Seine Fraktion sei besorgt um die Verteidigungsfähigkeit Deutschlands, betonte der AfD-Politiker Malte Kaufmann. Weiter sagte er: "Es wird immer nur auf die Bundeswehr geguckt, das greift aber zu kurz." Man müsse zugleich auf die eigene Rüstungsindustrie setzen.
Die Amnesie der SPD
Der SPD-Abgeordnete Ralf Stegner nutzte die Debatte zunächst für ein paar Beschimpfungen gegen die AfD. Diese sei, so ereiferte er sich, "eine Alternative für Russland und China", die sich wohl "bei der russischen Rüstungsindustrie beliebt machen" wolle. Denn dann würde wohl "Putin mit seinem Vetorecht noch den Rahmen der deutschen Sicherheitspolitik bestimmen".

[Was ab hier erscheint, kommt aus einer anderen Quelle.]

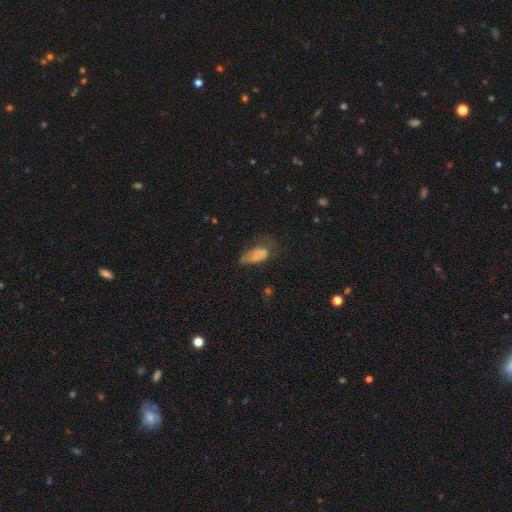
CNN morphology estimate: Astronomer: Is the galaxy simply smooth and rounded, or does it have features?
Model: smooth — 64%.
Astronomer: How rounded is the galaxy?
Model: in between — 84%.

Dann schwenkte Stegner plötzlich um, so als hätte er blitzartig vergessen, was er gerade gesagt hatte: "Die demokratischen Fraktionen sind sich weitgehend einig, dass die deutsche Rüstungsindustrie wichtig für Deutschland ist." Auch er sei für eine Neuauflage eines Exportgesetzes, die "mit den EU-Partnern abgestimmt ist". Unter anderem dies hatte die AfD gerade gefordert.
Jedoch, so behauptete Stegner, würden die AfD-Forderungen wohl Sozialkürzungen bedeuten, was "am Fundament unserer Gesellschaft sägt". Der SPD-Mann leidet offenbar unter Erinnerungsverlust. Denn vor wenigen Monaten erst hatte seine Partei zusammen mit ihren Koalitionspartnern, den Stimmen der Union und der Mehrheit der AfD den Haushalt für 2024 mit umfangreichen Sozialkürzungen zugunsten der Rüstungsausgaben verabschiedet.
Die "Wertepartner" der Grünen
Maik Außendorf von den Grünen musste sich sehr bemühen, einen winzigen Unterschied zwischen seinen und den Ansichten der AfD herauszukristallisieren: Man könne nicht, wie gefordert, die Kontrolle über die Rüstungsexporte aufgeben, denn: "Deutsche Waffen in den falschen Händen darf es nicht geben."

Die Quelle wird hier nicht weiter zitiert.